There were stations that punctuated the most rural and remote part of the route: the likes of Chinley, Edale, Hope and Bamford, at which troupes of ramblers and outward bound enthusiasts would materialise and dematerialise in a rustle of Rohan. A part of me envied them, but a part of me was also forever too distracted or disorganised to think about following their example.
On this occasion, Friday 14 June 1996, I was visiting a school friend who I’d known for five years and who was now a student at Sheffield University.
The journey across, which I describe in my diary as “tortuous”, I spent mostly listening to The World Won’t Listen and finishing reading High Fidelity, which rather neatly sums up the sort of person I was in the summer of 1996.
The return journey on 15 June was more eventful.
It was the first day of Euro 96, and I’d already had to fight my way back to Sheffield station through various manifestations of “street theatre” which had been laid on throughout the city to mark the tournament’s opening.

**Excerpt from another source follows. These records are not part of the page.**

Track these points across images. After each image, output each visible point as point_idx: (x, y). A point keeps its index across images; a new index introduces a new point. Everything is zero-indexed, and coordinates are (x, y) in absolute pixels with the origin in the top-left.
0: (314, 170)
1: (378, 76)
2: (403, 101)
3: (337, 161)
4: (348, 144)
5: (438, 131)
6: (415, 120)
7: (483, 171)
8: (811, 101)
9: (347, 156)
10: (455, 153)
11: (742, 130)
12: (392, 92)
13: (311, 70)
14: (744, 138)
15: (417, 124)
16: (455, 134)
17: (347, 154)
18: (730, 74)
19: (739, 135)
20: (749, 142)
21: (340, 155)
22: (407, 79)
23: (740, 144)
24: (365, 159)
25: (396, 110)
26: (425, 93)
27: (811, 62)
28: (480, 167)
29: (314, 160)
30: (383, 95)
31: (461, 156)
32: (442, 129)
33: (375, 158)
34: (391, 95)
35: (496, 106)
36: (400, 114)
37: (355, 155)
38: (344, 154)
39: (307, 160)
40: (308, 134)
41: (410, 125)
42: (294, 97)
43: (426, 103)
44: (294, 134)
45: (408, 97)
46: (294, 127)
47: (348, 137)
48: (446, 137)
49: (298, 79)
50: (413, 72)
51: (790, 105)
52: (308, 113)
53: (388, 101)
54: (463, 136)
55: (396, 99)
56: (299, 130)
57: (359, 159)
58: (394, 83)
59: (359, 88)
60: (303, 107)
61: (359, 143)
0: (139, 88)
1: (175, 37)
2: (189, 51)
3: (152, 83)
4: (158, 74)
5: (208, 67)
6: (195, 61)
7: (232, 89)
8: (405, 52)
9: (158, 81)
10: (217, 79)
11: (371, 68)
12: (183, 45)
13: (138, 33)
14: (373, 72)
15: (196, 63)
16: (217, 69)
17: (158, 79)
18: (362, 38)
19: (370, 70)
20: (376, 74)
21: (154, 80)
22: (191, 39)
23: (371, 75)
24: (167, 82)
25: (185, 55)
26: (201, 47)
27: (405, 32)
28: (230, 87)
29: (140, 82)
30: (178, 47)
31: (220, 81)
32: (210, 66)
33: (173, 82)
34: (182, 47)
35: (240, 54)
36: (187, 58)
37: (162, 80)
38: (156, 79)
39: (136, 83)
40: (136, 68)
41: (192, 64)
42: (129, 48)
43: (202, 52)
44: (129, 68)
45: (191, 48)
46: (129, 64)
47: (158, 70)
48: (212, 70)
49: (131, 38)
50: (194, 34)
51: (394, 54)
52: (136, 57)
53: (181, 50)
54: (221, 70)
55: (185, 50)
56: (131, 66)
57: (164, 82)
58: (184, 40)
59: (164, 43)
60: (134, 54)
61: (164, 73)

I’m afraid I was not in the mood to be entertained by interpretative dance or satirical busking. It was boiling hot; my neck got burned. Then, once on the train, I had to sit in direct sunlight; my face got burned.
Of chief concern, however, was the fact it took much longer to get back to Liverpool than usual. The train was delayed by almost an hour. No information was given for the hold up. I was especially bemused by how slowly the train crawled through the centre of Manchester.
It was only when I got back to Liverpool that I realised I had passed through the city only a few hours after this had happened, and although I saw no obvious evidence of the damage from the train, in retrospect the clues were there: police out in force at Piccadilly and Oxford Road, a subdued atmosphere among passengers getting on, a wary atmosphere among those getting off.
I spent the rest of the day catching up on this and other news that I’d missed by virtue of simply being away from a TV and radio for several hours.
Then I stole some of my housemates’ food, something I did with increasing nonchalance towards the end of every term, and went to bed.